…just turn around now, ’cause you’re not welcome anymore…
Dancing with the Stars, I’m breaking up with you.
I know it sounds like a surprise, but it’s been a long time in coming. The bloom started to fade when Hélio Castroneves beat out Mel B. for the golden disco ball in 2007. Sure, Maksim choreographed a lame freestyle for Mel, but it became apparent throughout the season that your judges were favoring the adorable ingenue Julianne Hough when dishing out the scores.
I stopped watching the Kristi Yamaguchi season well before she won. There was no suspense there as she dominated from week 1. Call my cynical, but it may have been the decades of Olympic-level choreography, timed jumps and spins, and performing in front of a live crowd that gave her an edge.

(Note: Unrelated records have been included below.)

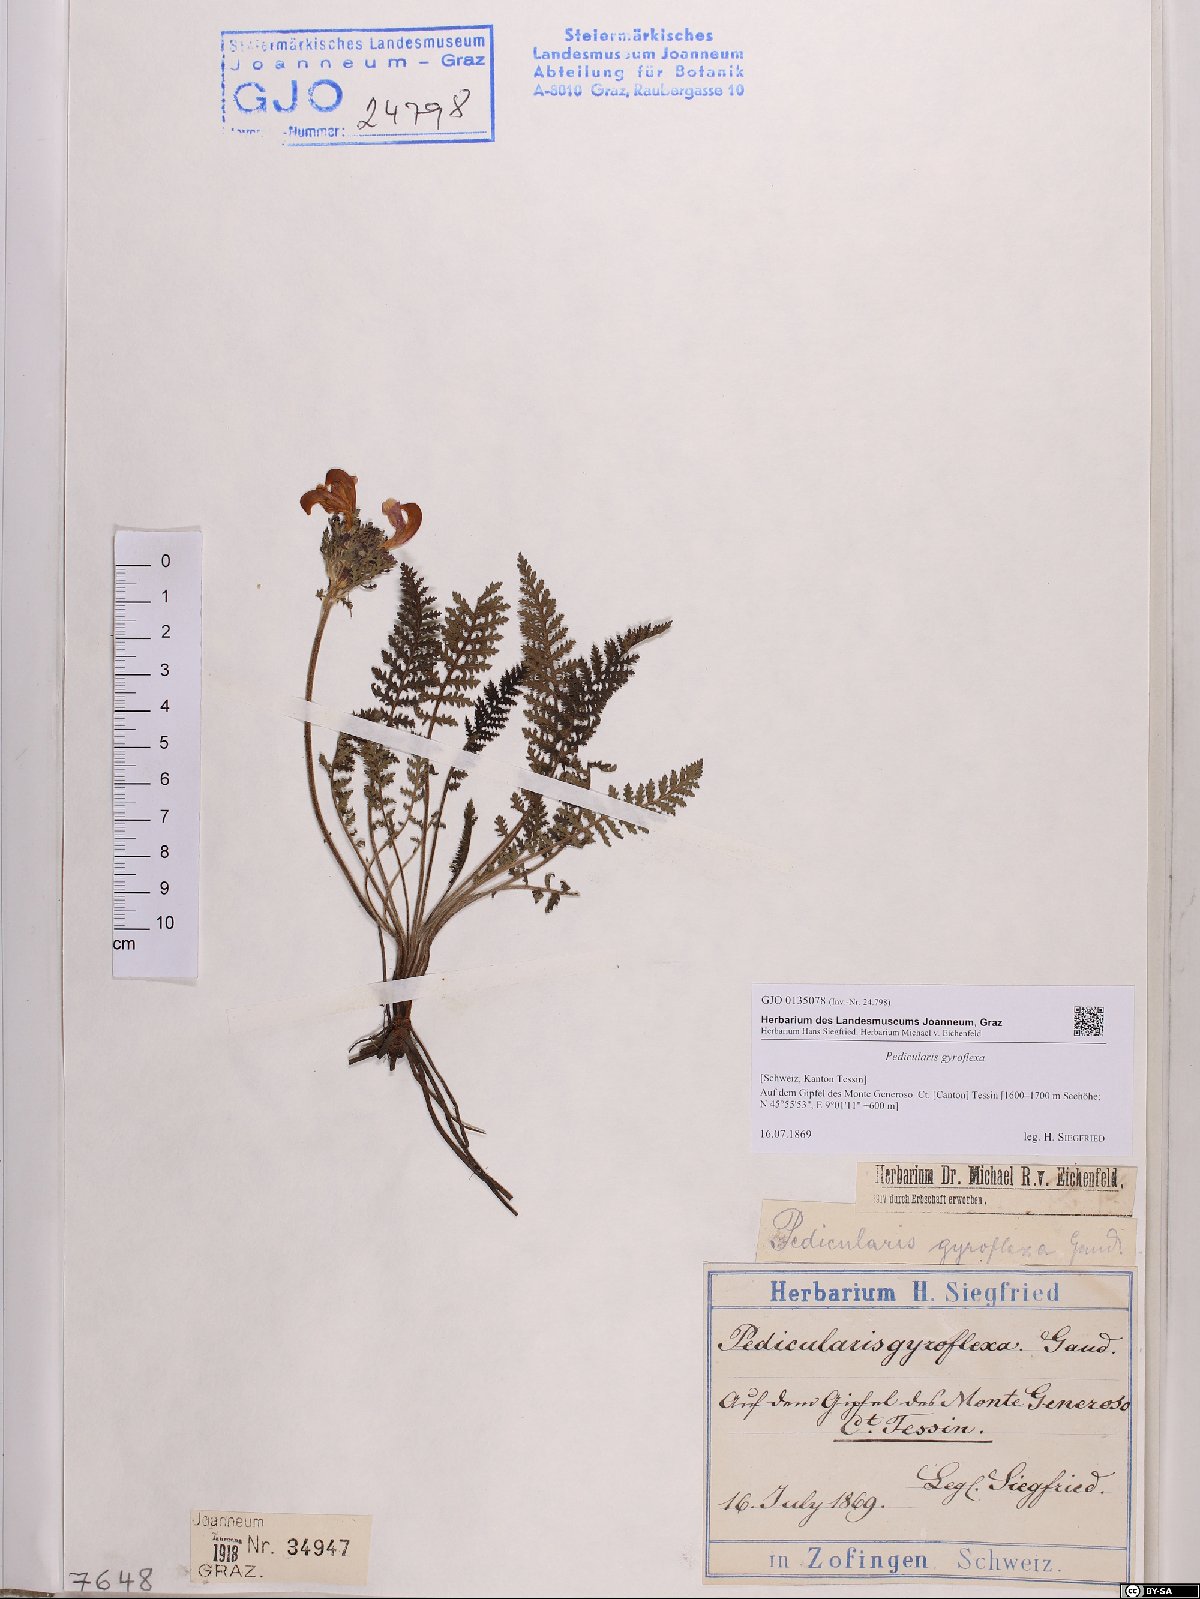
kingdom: Plantae
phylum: Tracheophyta
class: Magnoliopsida
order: Lamiales
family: Orobanchaceae
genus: Pedicularis
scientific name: Pedicularis gyroflexa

Season 7 left me cold as well. I knew Warren Sapp wasn’t the best dancer, but he entertained me ten times more then Brooke. Then again, I knew Brooke would win because she was paired with Derek. Since Julianne and Mark won, the third member of their little clique couldn’t be far behind. Cloris Leachman made me uncomfortable. Kim Kardashian made me feel itchy.

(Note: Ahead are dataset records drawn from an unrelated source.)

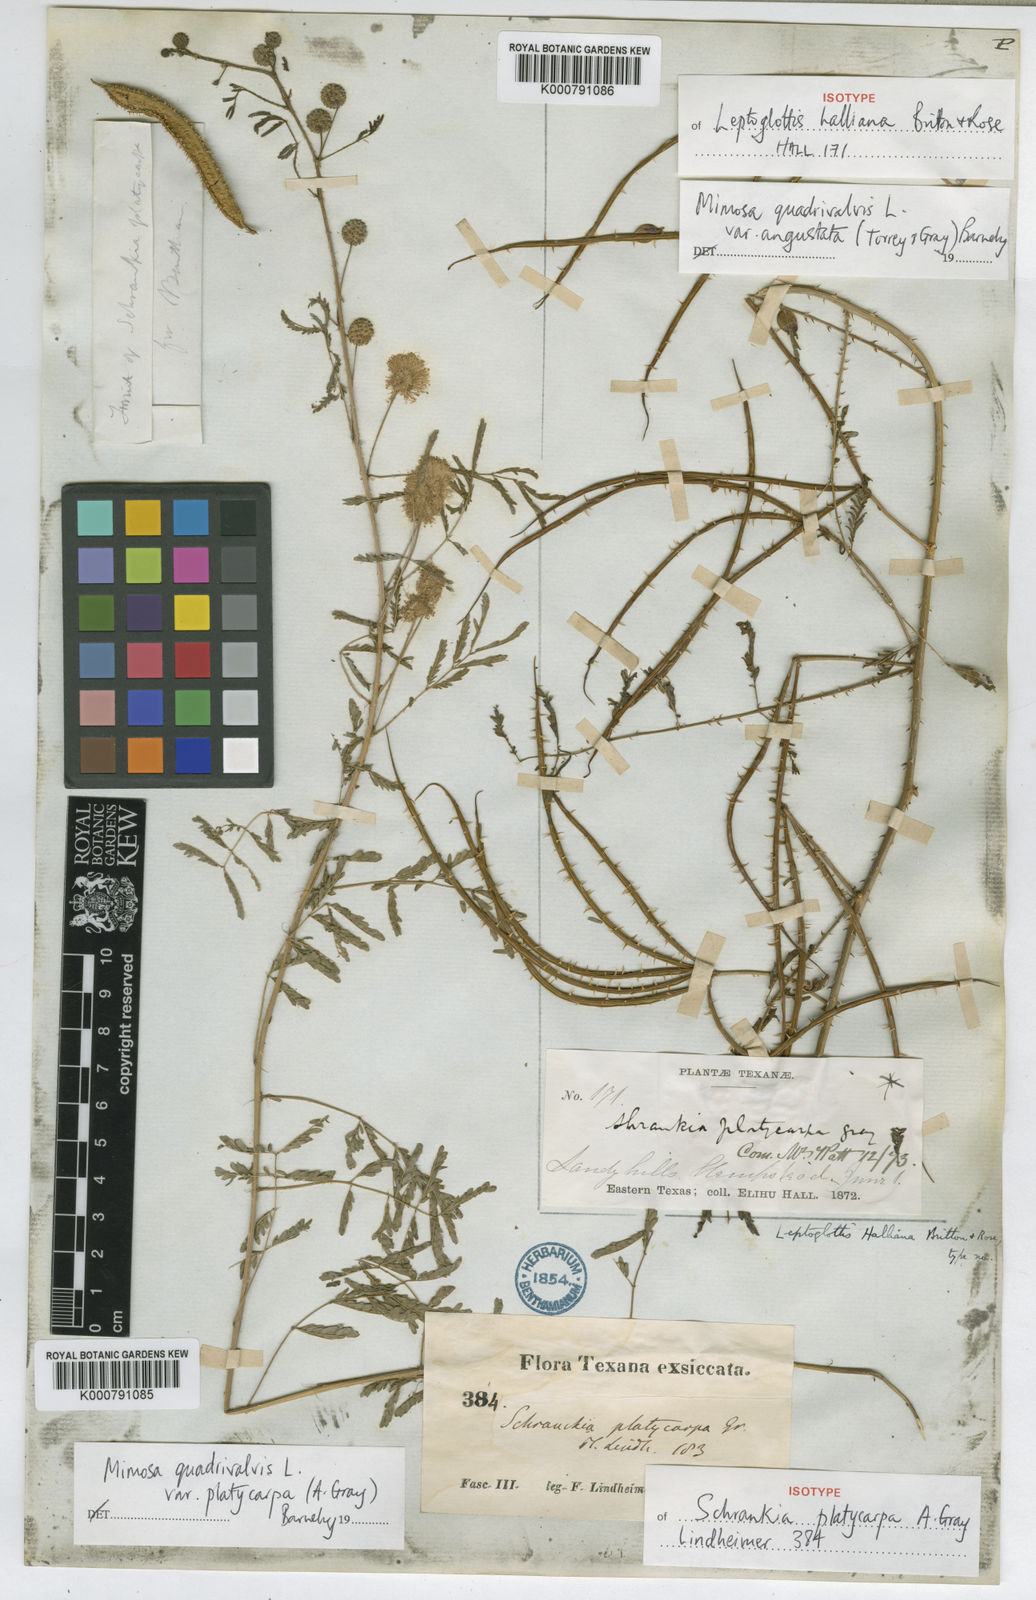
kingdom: Plantae
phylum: Tracheophyta
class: Magnoliopsida
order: Fabales
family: Fabaceae
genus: Mimosa
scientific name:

And with all of that, here is what you offer me for Season 8:
Belinda Carlisle – GoGos lead singer, whom I loved when I was 15. Token middle-aged woman.
David Alan Grier – actor, token comedian
folk pop country singer and former reality show hostess. Stunt casting at its finest because of…
Ty Murray – Jewel’s husband and rodeo star
Shawn Johnson – token Olympic gold medalist
Lil’ Kim – rapper, actress, ex-con
Gilles Marini – the naked guy in the Sex and the City movie, token model-type
Nancy O’Dell – entertainment reporter for Access Hollywood
Steve-O – host of Jackass. Best known for voluntarily stapling his scrotum to his leg.
Denise Richards – crazy ex-wife of crazy Charlie Sheen & reality show “star”
Chuck Wicks – C-list country singer with only 3 released singles to his name. Why’s he here? Oh! He’s Julianne’s (who’s back for her 2nd or 3rd very last season, I lost count) real life boyfriend. Aww. Stunt casting!
Steve Wozniak – token geek billionaire and token fat guy rolled into one. I fear my iPhone’s going to come to life tomorrow night and start voting on its own
Lawrence Taylor – thrice-jailed token NFL player, former coke addict and admitted tax evader
I wasn’t thrilled at the cast at all, but I was willing to give the first episode a shot. Then Jewel and Nancy O’Dell get injured (seriously injured!) and drop out. Their replacements?
Holly Madison – former Playboy model and best known for sharing Hugh Hefner with 2 other women. On a reality show.
Melissa Rycroft – Proposed to and then dumped by the Bachelor. Beat out 24 other women for that honor. On a reality show.
I’m heartsick that they couldn’t find female replacements that achieved something in their “star” turn other than shaking their thing enough to get a man to choose them over other women.
So taking in consideration all of the above: the scofflaws, the couple-y stunt casting, the scrotum stapler and the preponderance of vapid reality-show women, we’re done.
Take your sequins and heels and get out.